Written instruction
Can you rewrite the items below as a numbered list, from the line containing "Document page, 1241x1754 pixels." through the end of the items, leaving out blank lines?

───── Task material

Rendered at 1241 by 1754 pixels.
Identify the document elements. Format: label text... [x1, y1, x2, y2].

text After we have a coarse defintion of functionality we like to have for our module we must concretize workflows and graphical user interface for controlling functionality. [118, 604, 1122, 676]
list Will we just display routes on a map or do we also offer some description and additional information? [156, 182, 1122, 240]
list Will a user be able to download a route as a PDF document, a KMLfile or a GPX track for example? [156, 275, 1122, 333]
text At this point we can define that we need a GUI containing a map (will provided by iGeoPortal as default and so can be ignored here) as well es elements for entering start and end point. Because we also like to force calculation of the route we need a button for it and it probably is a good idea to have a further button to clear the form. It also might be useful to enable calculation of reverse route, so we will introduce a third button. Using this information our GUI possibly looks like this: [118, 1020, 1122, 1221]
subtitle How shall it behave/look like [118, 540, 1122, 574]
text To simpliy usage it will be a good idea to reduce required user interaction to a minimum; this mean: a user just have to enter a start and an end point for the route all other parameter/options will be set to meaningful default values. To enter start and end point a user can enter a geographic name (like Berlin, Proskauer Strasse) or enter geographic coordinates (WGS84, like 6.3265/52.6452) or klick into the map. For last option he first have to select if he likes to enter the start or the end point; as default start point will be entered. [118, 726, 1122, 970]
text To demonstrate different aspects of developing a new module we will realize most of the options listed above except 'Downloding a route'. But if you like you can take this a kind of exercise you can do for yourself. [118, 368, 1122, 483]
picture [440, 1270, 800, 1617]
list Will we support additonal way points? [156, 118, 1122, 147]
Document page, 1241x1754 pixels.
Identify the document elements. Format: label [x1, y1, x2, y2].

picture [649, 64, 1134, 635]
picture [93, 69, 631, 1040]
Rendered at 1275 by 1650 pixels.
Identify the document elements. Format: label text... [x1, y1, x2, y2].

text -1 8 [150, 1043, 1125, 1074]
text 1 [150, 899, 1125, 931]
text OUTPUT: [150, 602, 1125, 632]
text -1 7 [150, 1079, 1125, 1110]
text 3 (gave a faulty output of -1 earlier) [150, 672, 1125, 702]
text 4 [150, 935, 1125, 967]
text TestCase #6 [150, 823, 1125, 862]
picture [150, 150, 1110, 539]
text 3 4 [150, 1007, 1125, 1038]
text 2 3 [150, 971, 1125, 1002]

──────────

Finished task
1. Document page, 1241x1754 pixels.
2. Identify the document elements. Format: label [x1, y1, x2, y2].
3. picture [649, 64, 1134, 635]
4. picture [93, 69, 631, 1040]
5. Rendered at 1275 by 1650 pixels.
6. Identify the document elements. Format: label text... [x1, y1, x2, y2].
7. text -1 8 [150, 1043, 1125, 1074]
8. text 1 [150, 899, 1125, 931]
9. text OUTPUT: [150, 602, 1125, 632]
10. text -1 7 [150, 1079, 1125, 1110]
11. text 3 (gave a faulty output of -1 earlier) [150, 672, 1125, 702]
12. text 4 [150, 935, 1125, 967]
13. text TestCase #6 [150, 823, 1125, 862]
14. picture [150, 150, 1110, 539]
15. text 3 4 [150, 1007, 1125, 1038]
16. text 2 3 [150, 971, 1125, 1002]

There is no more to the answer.